Le 17 novembre 1936, Roger Salengro, Ministre de l’Intérieur, se suicide à l’issue d’une campagne de presse infamante, orchestrée par l’extrême droite. Eminente figure de la 3ème République et incarnation du progressisme en France, Roger Salengro ne supportera pas à la diffamation et l’injustice des coups qui lui seront portés.
Le 17 novembre 1936, Roger Salengro, Ministre de l’Intérieur, se suicide à l’issue d’une campagne de presse infamante, orchestrée par l’extrême droite. Eminente figure de la 3ème République et incarnation du progressisme en France, Roger Salengro ne supportera pas à la diffamation et l’injustice des coups qui lui seront portés.
Une campagne de presse fatale
De mémoire républicaine, jamais un ministre n’avait été traîné dans la boue au point de se donner la mort. Maire de Lille de 1925 à sa mort et Ministre de l’Intérieur du Front populaire, Roger Salengro connaît une ascension fulgurante brisée par la haine que porteront les ligues d’extrême droite au Front Populaire. Le jour même de l’investiture de Léon Blum en tant que Président du Conseil (équivalent du Premier Ministre), Xavier Vallat, député d’extrême droite, expliquera qu’un juif ne peut diriger la France. Le ton est donné !

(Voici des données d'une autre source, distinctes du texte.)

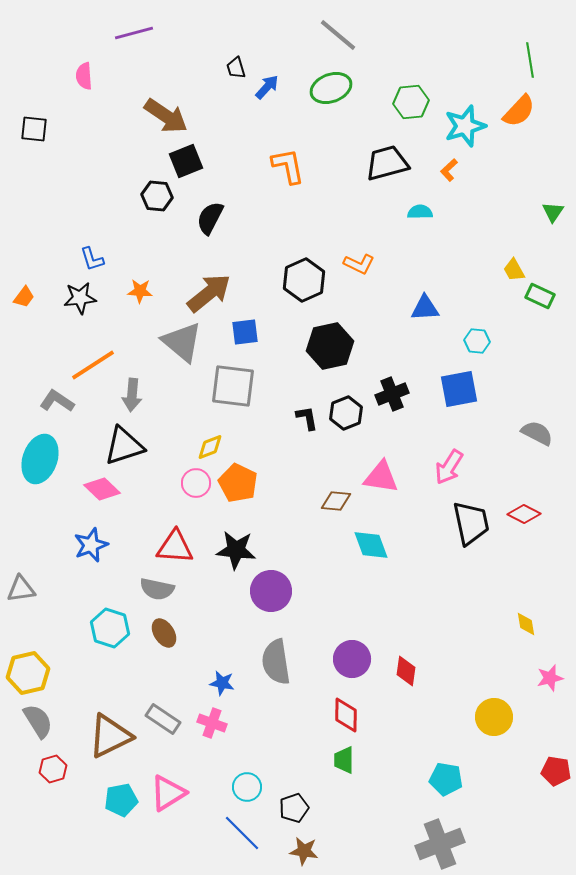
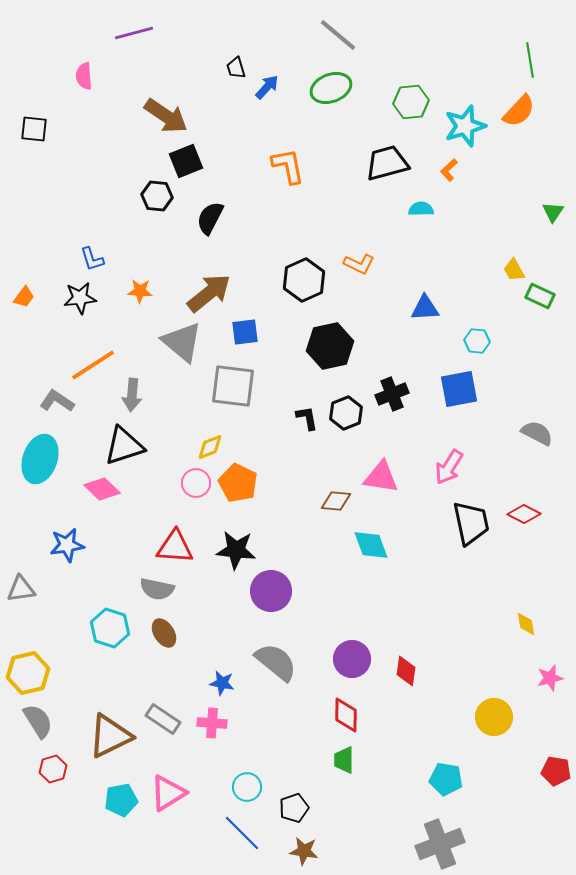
cyan semicircle at (420, 212): moved 1 px right, 3 px up
blue star at (91, 545): moved 24 px left; rotated 12 degrees clockwise
gray semicircle at (276, 662): rotated 138 degrees clockwise
pink cross at (212, 723): rotated 16 degrees counterclockwise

C’est le quotidien royaliste d’extrême droite, L’Action Française, qui portera la première attaque, le 14 juillet 1936. Le journal conteste le droit du ministre à se présenter devant la tombe du soldat inconnu, au motif qu’il aurait déserté en 1915. Dans une société encore fortement marquée par la guerre et qui s’apprête, sans le savoir encore, à y replonger, l’accusation est extrêmement grave…
Tant qu’il le peut, Salengro dément et tente de s’expliquer. Il est soutenu en cela par Léon Blum qui confie une Commission d’enquête au général Gamelin. Cette Commission conclura que, si Salengro a effectivement passé en 1915 les lignes ennemies, ce n’était pas pour trahir son pays mais pour ramener le corps d’un ami mort au combat. Pendant sa détention du côté allemand, Salengro aurait même fait preuve d’un patriotisme infaillible encourageant ses codétenus à ne pas céder face à l’ennemi en refusant de travailler pour lui.
Les explications ne satisfont pas les journaux qui continuent à mettre en doute la loyauté de Salengro à la France et n’hésitent pas désormais à attaquer le ministre partout où ils le peuvent. Taxé d’homosexuel, alors même que son épouse Léonie vient de mourir, ou encore insulté pour être de confession juive, Roger Salengro n’échappera à rien. Il finit par se donner la mort le 17 novembre 1936, laissant une lettre à Léon Blum pour expliquer son geste : « Ma femme est morte il y a bientôt 18 mois de la calomnie qu’on ne lui épargna pas et dont elle souffrit tant. Ma mère ne se remet pas des suites de son opération et la calomnie la ronge jusqu’aux moelles. […] Je suis à bout. S’ils n’ont pas réussi à me déshonorer, du moins ils porteront la responsabilité de ma mort ».
Des funérailles grandioses
Son suicide provoque une onde de choc. Le peuple français semble alors découvrir que les politiques ne sont pas dénués de sentiments. Des obsèques nationales sont organisées à Lille, sa ville. Un million de personnes y assisteront et une marche aura lieu à Paris. Des sanglots dans la voix, Léon Blum trouvera les mots pour saluer le bilan de son ministre (dissolution des ligues d’extrême droite, rôle décisif dans les Accords Matignon…). Sans jamais citer ceux qui ont poussé Salengro à commettre l’irréparable, Blum préfère évoquer « la ténacité, la bravoure, la bonté » de son ministre. Manière de restaurer un honneur bafoué, de la meilleure façon qu’il soit.
Quelques années plus tard, les « Je suis partout » et autres « Gringoire » et « Charivari » s’illustreront par leur collaborationnisme pendant l’Occupation. Dénonçant publiquement ceux qui se rendent coupables de résistance, ces journaux donneront malheureusement tort à Salengro. Le suicide d’un homme ne leur aura pas suffi. L’occupation nazie, les lois anti-juives et la suppression des libertés acquises sous le Front populaire ne feront que les encourager sur la voie de la calomnie et de la dénonciation.